TEXT SECTION:
According to ProgrammableWeb, API adoption has surged more than three times--from about 5,000 APIs in 2012 to 17,000 in 2017--with social and financial sectors being among the most popular API adopters. Enterprises are increasingly recognizing the benefits of APIs in decreasing effort to scale business, increasing access to solutions, and providing customizations. While Salesforce generates 50% of its revenues via APIs, eBay’s figures stand at 60% and Expedia, a whopping 90%. IBM has earmarked $1bn for the commercial use of its AI Watson via APIs.
A good example of how a legacy enterprise has opted for bone-deep digital transformation is Lufthansa. Founded in 1953, the 32bn euros company wanted to arrive at solutions in a short time and also spur innovation in the enterprise. Recently, Lufthansa’s Innovation Hub partnered with DXC Technologies and implemented an open (yet controlled) API program that serves its 100 million passengers. With an increase in brand visibility and precise targeting, sales took a jump. The program also improved travel experience for customers and positioned Lufthansa as an innovative organisation. Qantas Airlines too is investing on placing REST APIs in front of their legacy systems. It has further plans to add SOAP API support to “unlock value from their legacy services”.

DATA SEGMENT:
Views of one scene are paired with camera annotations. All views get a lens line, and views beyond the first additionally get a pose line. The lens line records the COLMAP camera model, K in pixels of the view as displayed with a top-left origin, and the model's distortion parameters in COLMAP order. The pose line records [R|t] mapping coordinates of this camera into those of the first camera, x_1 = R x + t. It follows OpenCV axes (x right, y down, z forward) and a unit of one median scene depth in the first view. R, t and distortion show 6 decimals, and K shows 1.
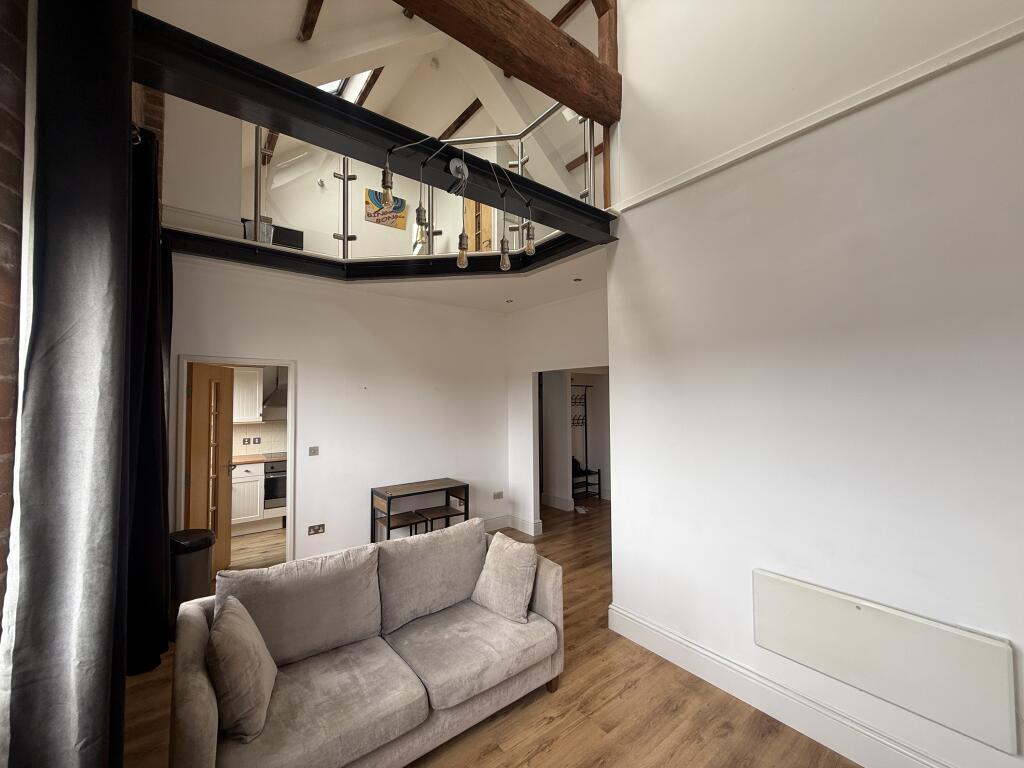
lens RADIAL K [[409.0, 0, 512.4], [0, 409.0, 385.3], [0, 0, 1]] dist [0.000576, 0.000015]
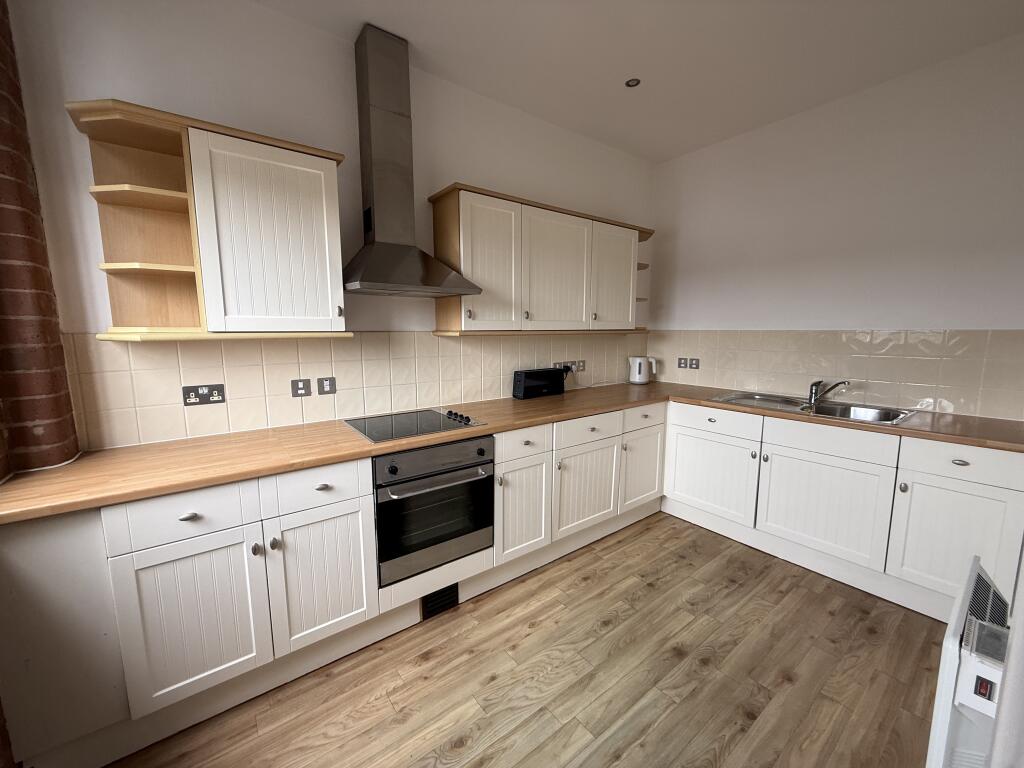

EXERCISE REQUIREMENTS:
#1 In the API text, what share of Expedia's revenues comes via APIs?
#2 In the API text, swap "Enterprises" for "Companies" and write out the passage that opens with "According to ProgrammableWeb, API" and closes with "Watson via APIs.".
#3 Do these statements agree with the API text? (a) Lufthansa was founded in 1953. (b) Qantas Airlines has already added SOAP API support. (c) IBM has set aside $1bn for commercial use of Watson via APIs.

ANSWER SET:
#1 90%

#2
According to ProgrammableWeb, API adoption has surged more than three times--from about 5,000 APIs in 2012 to 17,000 in 2017--with social and financial sectors being among the most popular API adopters. Companies are increasingly recognizing the benefits of APIs in decreasing effort to scale business, increasing access to solutions, and providing customizations. While Salesforce generates 50% of its revenues via APIs, eBay’s figures stand at 60% and Expedia, a whopping 90%. IBM has earmarked $1bn for the commercial use of its AI Watson via APIs.

#3
(a) Yes: "Founded in 1953"
(b) No: "It has further plans to add SOAP API support"
(c) Yes: "IBM has earmarked $1bn for the commercial use of its AI Watson via APIs"